Texto para revisão:

Dua Lipa virou Eduarda Felipa, se jogou no pagode, no samba, nos bares brasileiros e cantou Magalenha com Caetano e Carlinhos Brown. Viveu a experiência brasileira até o fim que até ganhou um "CPF" simbólico das mãos de Luciano Huck. O público se divide entre quem aplaude o gesto e quem estranha as referências, como se Caetano e Brown fossem escolhas inesperadas, uma ousadia quase intelectualizada demais para o repertório pop.

Na COP30, o premiê da Alemanha ironiza Belém e é rebatido por uma onda de orgulho nacional que, por um instante, parece mais forte do que o cinismo habitual. Havaianas virou sinônimo de luxo acessível no mundo da moda (segundo a The Lyst Index Q3), levando o nosso jeitinho brasileiro casual e informal pra todo mundo. Wagner Moura e “O Agente Secreto” estão na rota do Oscar, começando a mobilizar, mais uma vez, todo mundo na torcida e na expectativa pra mais estatuetas pro Brasil. Liniker, Jota.Pê e João Gomes levaram Grammy em álbuns que exalam e exaltam nosso jeito único.  De um jeito ou de outro, o mundo parece estar olhando pra cá. Mas o que exatamente estão vendo?

Requisitos do exercício:
- A) Transcreva literalmente, no texto para revisão, tudo o que vai de "Dua Lipa virou" até "o repertório pop.".
- B) Retome o texto sobre o olhar do mundo para o Brasil e continue a partir da última frase apresentada.

Dados para análise:

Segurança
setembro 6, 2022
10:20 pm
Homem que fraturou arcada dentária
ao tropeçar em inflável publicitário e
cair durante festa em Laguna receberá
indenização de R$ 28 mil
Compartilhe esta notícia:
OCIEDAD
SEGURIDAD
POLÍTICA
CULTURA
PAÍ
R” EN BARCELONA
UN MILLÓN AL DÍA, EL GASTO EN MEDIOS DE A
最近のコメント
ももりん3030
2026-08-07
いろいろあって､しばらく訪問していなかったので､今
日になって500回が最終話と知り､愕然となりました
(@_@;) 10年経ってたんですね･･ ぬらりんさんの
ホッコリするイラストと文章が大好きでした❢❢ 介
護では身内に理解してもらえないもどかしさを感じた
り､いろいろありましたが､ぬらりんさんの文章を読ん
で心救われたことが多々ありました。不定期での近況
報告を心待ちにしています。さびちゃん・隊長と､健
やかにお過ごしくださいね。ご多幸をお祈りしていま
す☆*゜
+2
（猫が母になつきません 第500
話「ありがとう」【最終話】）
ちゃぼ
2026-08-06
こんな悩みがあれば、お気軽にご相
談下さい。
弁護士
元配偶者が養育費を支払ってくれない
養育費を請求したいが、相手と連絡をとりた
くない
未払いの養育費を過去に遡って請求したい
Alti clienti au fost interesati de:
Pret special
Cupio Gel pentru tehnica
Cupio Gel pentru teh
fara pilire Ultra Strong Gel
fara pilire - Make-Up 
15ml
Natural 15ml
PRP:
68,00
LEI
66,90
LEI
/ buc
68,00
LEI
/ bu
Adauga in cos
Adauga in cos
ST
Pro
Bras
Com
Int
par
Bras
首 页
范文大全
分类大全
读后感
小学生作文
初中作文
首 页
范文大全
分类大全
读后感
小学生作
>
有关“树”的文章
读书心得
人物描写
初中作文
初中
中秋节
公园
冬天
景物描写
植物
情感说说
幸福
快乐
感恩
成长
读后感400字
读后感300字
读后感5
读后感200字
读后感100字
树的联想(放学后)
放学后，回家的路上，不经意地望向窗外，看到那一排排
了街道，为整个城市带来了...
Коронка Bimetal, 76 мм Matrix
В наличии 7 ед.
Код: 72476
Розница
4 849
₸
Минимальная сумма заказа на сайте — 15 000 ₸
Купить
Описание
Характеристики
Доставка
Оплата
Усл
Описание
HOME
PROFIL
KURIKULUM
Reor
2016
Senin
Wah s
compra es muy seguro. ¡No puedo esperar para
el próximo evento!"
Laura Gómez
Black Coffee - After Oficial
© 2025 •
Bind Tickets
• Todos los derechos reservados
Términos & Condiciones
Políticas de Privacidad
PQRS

Respostas por tarefa:
- A)
Dua Lipa virou Eduarda Felipa, se jogou no pagode, no samba, nos bares brasileiros e cantou Magalenha com Caetano e Carlinhos Brown. Viveu a experiência brasileira até o fim que até ganhou um "CPF" simbólico das mãos de Luciano Huck. O público se divide entre quem aplaude o gesto e quem estranha as referências, como se Caetano e Brown fossem escolhas inesperadas, uma ousadia quase intelectualizada demais para o repertório pop.

- B)
É tentador acreditar que estamos vivendo uma virada. Que a brasilidade, por tanto tempo ignorada, subestimada ou marginalizada, finalmente virou tendência. Mas o que inquieta não é o reconhecimento: é o risco da simplificação. Porque quando o Brasil vira moda, ele também corre o risco de virar superfície. E não há nada mais perigoso para um país como o nosso do que ser reduzido a um estilo.

No campo do branding, isso se torna ainda mais evidente. De um lado, vemos marcas internacionais tentando capturar o espírito brasileiro, seja numa tipografia inspirada em feiras livres, num vídeo com filtro de sol poente, ou em campanhas que tentam emular a tal “alegria do povo”. De outro, marcas brasileiras ainda gastam fortunas tentando parecer importadas, como se a sofisticação estivesse sempre em outro lugar. É um paradoxo antigo, mas que continua atual: enquanto o mundo tenta parecer brasileiro, a gente ainda tenta parecer qualquer outra coisa.

Segundo o estudo O Brasil que o Brasil quer ser, 71% da população sente orgulho de quem é, mas só 28% acreditam que o Brasil é valorizado lá fora. Essa dissonância nos ajuda a entender por que ainda temos dificuldade de tratar nossa cultura como ativo estratégico. A autoestima existe, mas ela não se converte, necessariamente, em confiança simbólica. A brasilidade, nesse contexto, vira um recurso tímido: aparece em momentos pontuais, mas raramente é a base de uma plataforma robusta de marca.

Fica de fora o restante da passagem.